Covered Cal not waiting for federal guidance
Despite the uncertainty of the Affordable Care Act’s future in Washington, Covered California’s Board of Directors took action last month to promote stability in the state’s individual health-insurance market.
Although the U.S. Congress did not repeal the ACA, the Trump administration has not made any long-term commitments to continue funding the educational and enrollment activities. At the end of August, the Centers for Medicare and Medicaid Services announced that the funding for advertising the new enrollment periods would be only $10 million compared to $100 million in 2016.
CMS argues that the number of enrollees has been declining. In a press release announcing the reduced funding, the agency stated that during last year’s sign up period, “… first-time enrollment declined by 42 percent and effectuated enrollment declined by approximately 500,000 individuals.”
However, Covered Cal decided to move in the opposite direction to encourage more individual enrollment in the state’s health-insurance program.
The Covered Cal board has increased its advertising budget and plans to “increase the number of television and radio ads around key dates throughout the upcoming open-enrollment period.”
Also, Covered Cal’s enrollment period will be Nov. 1 to Jan. 31, 2018. That is twice the length of the federal open-enrollment period, which ends Dec. 15, 2017.
And, the Covered Cal board is developing options for insurers to recover costs associated with the uncertainty of plans and federal reimbursement this year.
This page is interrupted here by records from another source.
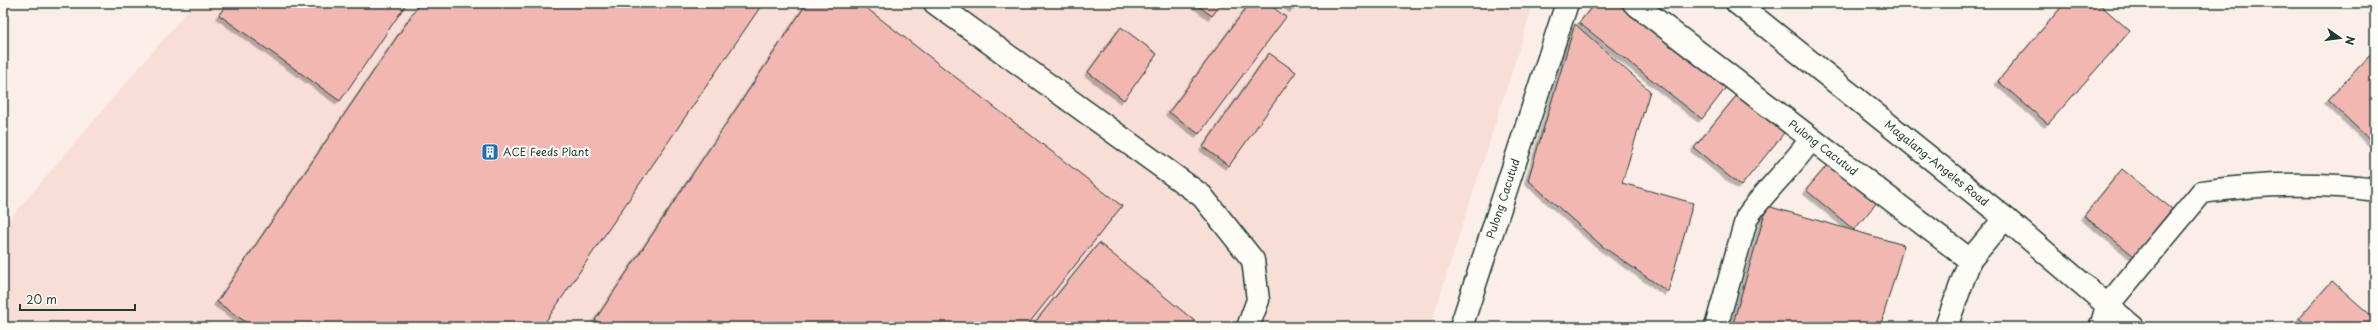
<svg xmlns="http://www.w3.org/2000/svg" width="2378" height="330" font-family="'Playpen Sans',sans-serif">
<style>
.built{fill:#f9ded8}
.building{fill:#f3b7b2;stroke:#1f3d34;filter:url(#shadow)}
.lines{fill:none;stroke-linecap:round;stroke-linejoin:round}
.service-casing{stroke:#1f3d34;stroke-width:25}
.minor-casing{stroke:#1f3d34;stroke-width:25}
.secondary-casing{stroke:#1f3d34;stroke-width:25}
.service{stroke:#fdfcf7;stroke-width:22}
.minor{stroke:#fdfcf7;stroke-width:22}
.secondary{stroke:#fdfcf7;stroke-width:22}
.labels{text-anchor:middle;stroke-width:4;stroke-linejoin:round;paint-order:stroke}
.street-label{font-size:11px;fill:#1f3d34;stroke:#fdfcf7}
.poi-label{font-size:11px;fill:#1f3d34;stroke:#fdfcf7;text-anchor:start}
</style>
<defs>
<filter id="shadow"><feDropShadow dx="-3.5" dy="3.5" stdDeviation="0" flood-color="#0004"/></filter>
</defs>
<rect width="100%" height="100%" fill="#fbeee9"/>
<filter id="ink" filterUnits="userSpaceOnUse"><feTurbulence type="fractalNoise" baseFrequency=".025" numOctaves="2"/><feDisplacementMap in="SourceGraphic" scale="8" xChannelSelector="R" yChannelSelector="G"/><feConvolveMatrix kernelMatrix="1 2 1 2 8 2 1 2 1" color-interpolation-filters="sRGB"/></filter>
<g filter="url(#ink)">
<path class="built" d="M194,3H1534L1430,327H3V227Z"/>
<path class="building" d="M228,3H407L340,101L219,15Z
M420,3H763L542,327H253L217,302Z
M807,3H860L1122,206L1026,327H605L595,320Z
M1194,3H1222L1212,16Z
M1250,3H1267L1286,17L1199,134L1169,112Z
M1286,3H1298L1293,9Z
M1595,3H1622L1728,85L1702,119L1579,23Z
M2065,3H2098L2130,31L2048,124L1998,81Z
M1575,24L1650,91L1622,183L1693,203L1668,292L1602,246L1528,180Z
M1121,27L1157,54L1124,100L1088,72Z
M2375,50V145L2328,100Z
M1269,53L1296,72L1229,166L1203,147Z
M1737,95L1784,133L1741,186L1694,148Z
M1830,162L1878,201L1854,230L1806,190Z
M2122,169L2172,209L2134,256L2084,216Z
M1767,206L1904,245L1880,327H1732Z
M1099,243L1202,327H1031Z
M2332,281L2374,318L2366,327H2310L2299,318Z
M1957,321L1977,327H1955Z
M2294,321L2302,327H2289Z"/>
<g class="lines">
<g class="service-casing">
<path id="service" d="M935,3L1202,196L1253,260L1258,300L1248,327
M2107,306L2202,192C2258,184 2319,182 2375,190
M1716,327L1747,217C1766,189 1792,167 1811,139
M1946,327L1970,260"/>
</g>
<g class="minor-casing">
<g id="minor">
<path id="s1" d="M1634,3L1970,260L2005,218"/>
<path id="s2" d="M1461,327L1567,3"/>
<path d="M2101,327L2107,306"/>
</g>
</g>
<g class="secondary-casing">
<g id="secondary">
<path id="s3" d="M1737,3L2005,218L2133,327"/>
</g>
</g>
<use href="#service" class="service"/>
<use href="#minor" class="minor"/>
<use href="#secondary" class="secondary"/>
</g>
</g>
<defs>
<g id="building-square" transform="scale(0.9)"><rect x="-9" y="-9" width="18" height="18" rx="4" fill="#1f6fb2" stroke="#fdfcf7"/><path d="M-4-6H4V6H1V3H-1V6H-4ZM-2.5-4.3h1.7v1.8h-1.7ZM.8-4.3h1.7v1.8H.8ZM-2.5-1h1.7V.8h-1.7ZM.8-1h1.7V.8H.8Z" fill="#fff"/></g>
</defs>
<g fill-rule="evenodd">
<use href="#building-square" x="490" y="152"/>
</g>
<g class="labels">
<g class="street-label">
<text dy="4" stroke="none"><textPath href="#s1" startOffset="238">Pulong Cacutud</textPath></text>
<text dy="4" stroke="none"><textPath href="#s3" startOffset="256">Magalang-Angeles Road</textPath></text>
<text dy="4" stroke="none"><textPath href="#s2" startOffset="135">Pulong Cacutud</textPath></text>
</g>
<g class="poi-label">
<text x="503" y="156">ACE Feeds Plant</text>
</g>
</g>
<rect width="2378" height="330" fill="none" stroke="#fdfcf7" stroke-width="16"/>
<rect x="8" y="8" width="2362" height="314" fill="none" stroke="#1f3d34" stroke-width="1.5" filter="url(#ink)"/>
<g transform="translate(2340 38) rotate(104)" stroke="#fdfcf7" stroke-width="3" paint-order="stroke">
<path d="M0-3L7 15L0 10L-7 15Z" fill="#1f3d34"/>
<text y="-6" font-size="11" font-weight="bold" text-anchor="middle" fill="#1f3d34">N</text>
</g>
<path d="M20 304v6h115v-6" fill="none" stroke="#1f3d34" stroke-width="2"/>
<text x="26" y="304" font-size="12" fill="#1f3d34" stroke="#fdfcf7" stroke-width="3" paint-order="stroke">20 m</text>
</svg>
This includes amending its contracts with carriers to promote participation and lower prices in 2018 by allowing for multi-year adjustments to their margins.
“The lack of clarity and direction at the federal level continues to be a challenge, and Covered California is doing everything it can to stabilize the market and protect consumers,” said Peter V. Lee, executive director of Covered Cal. “A stable market is critical for millions of consumers, and Covered California is showing how it can be done.”
A bi-partisan group of U.S. senators on the Senate Health, Education, Labor and Pensions Committee held hearings last week and this week in hopes of finding common ground to fortify the ACA program for the next year or two.
Chairman Lamar Alexander (R-Tennessee) said as the hearings began, “If Congress acts quickly we can limit increases in premiums in 2018; continue support for co-pays and deductibles for many low-income families; make certain that health insurance is available in every market; and lay the groundwork for future premium decreases.”